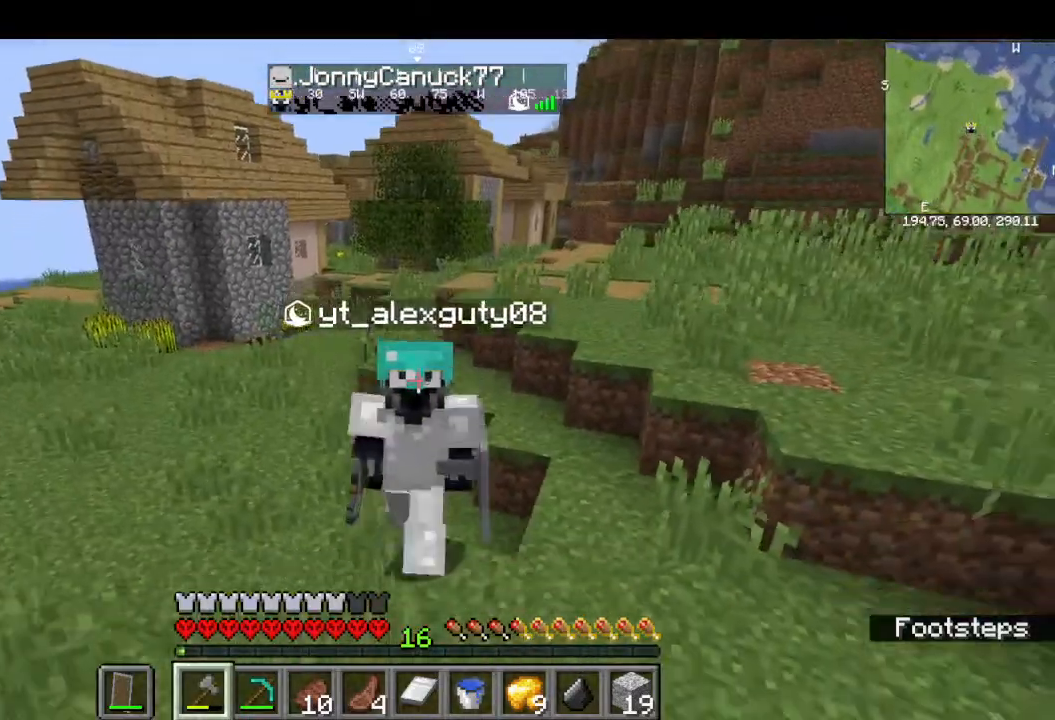
{"keys": ["w"], "mouse": [], "events": []}
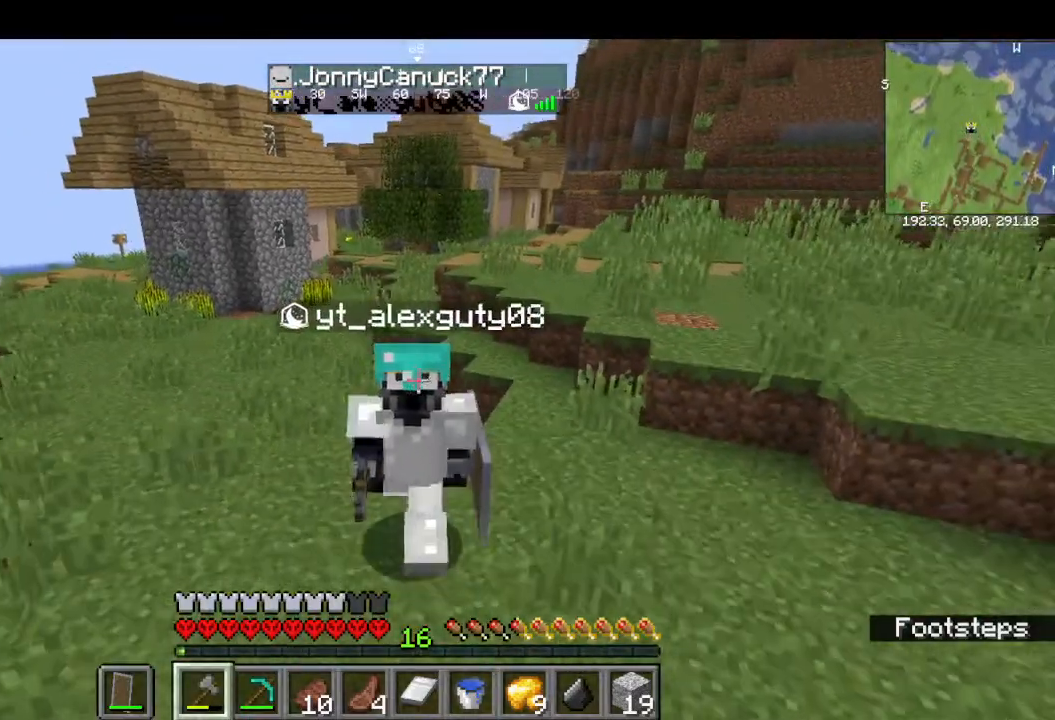
{"keys": ["w"], "mouse": [], "events": []}
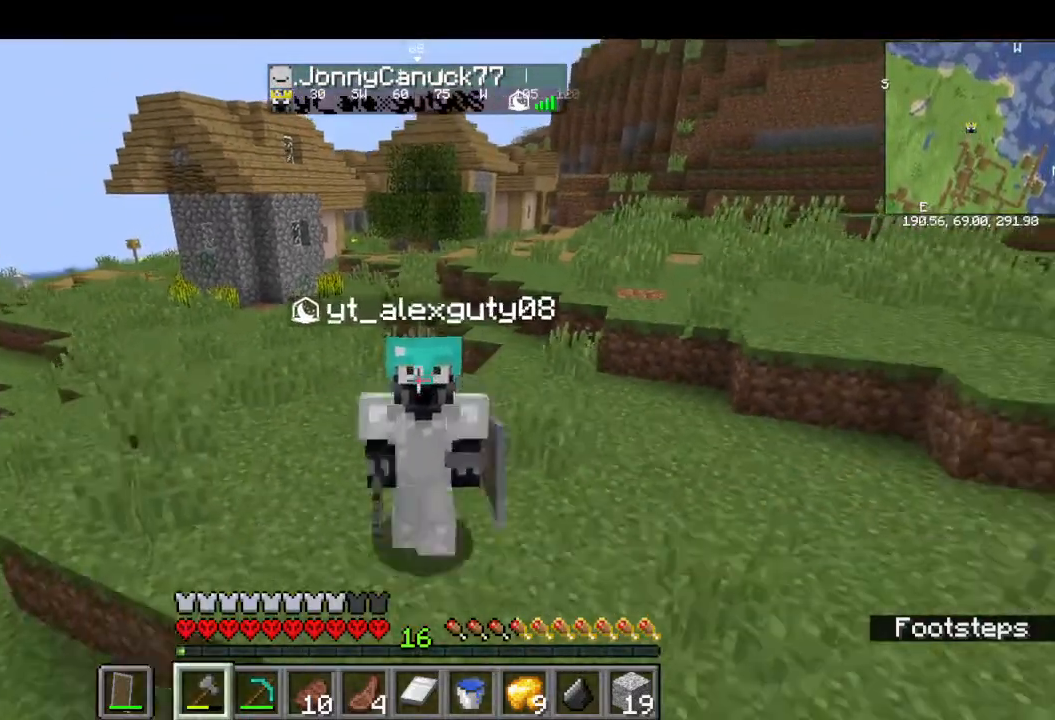
{"keys": ["w"], "mouse": [], "events": [[233, "w", "up"], [300, "w", "down"], [433, "w", "up"], [500, "w", "down"]]}
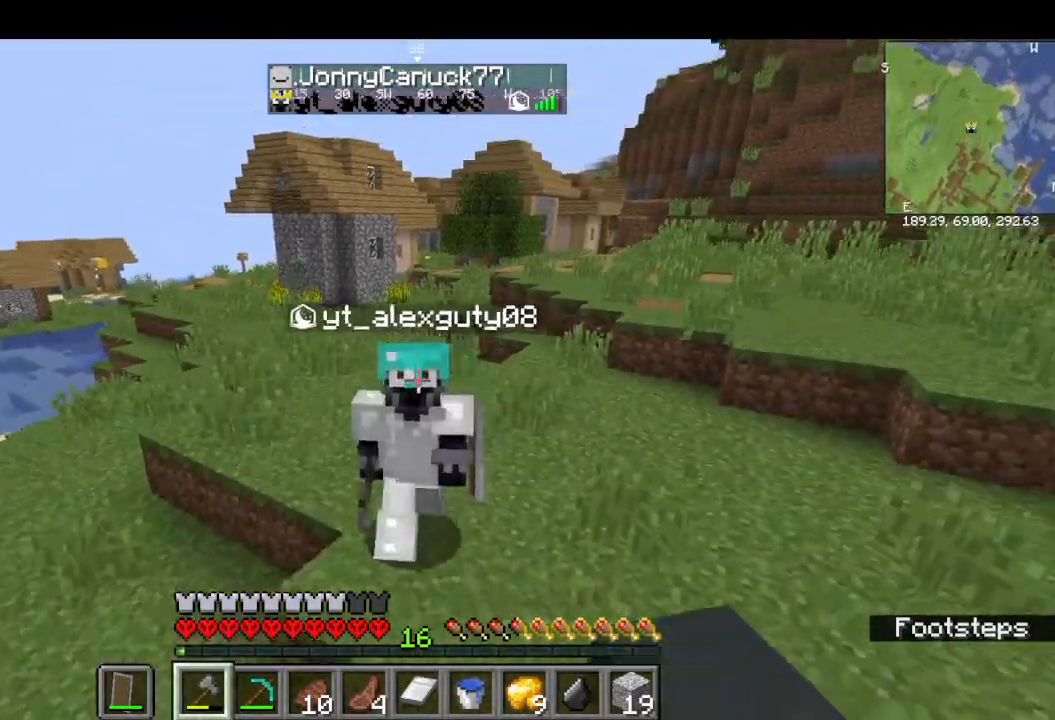
{"keys": ["w"], "mouse": [], "events": []}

+-------+

How to complete this task: Return the material word for word. Pictures are not part of the copy.

Response below:
{"keys": ["w"], "mouse": [], "events": []}
{"keys": ["w"], "mouse": [], "events": []}
{"keys": ["w"], "mouse": [], "events": [[233, "w", "up"], [300, "w", "down"], [433, "w", "up"], [500, "w", "down"]]}
{"keys": ["w"], "mouse": [], "events": []}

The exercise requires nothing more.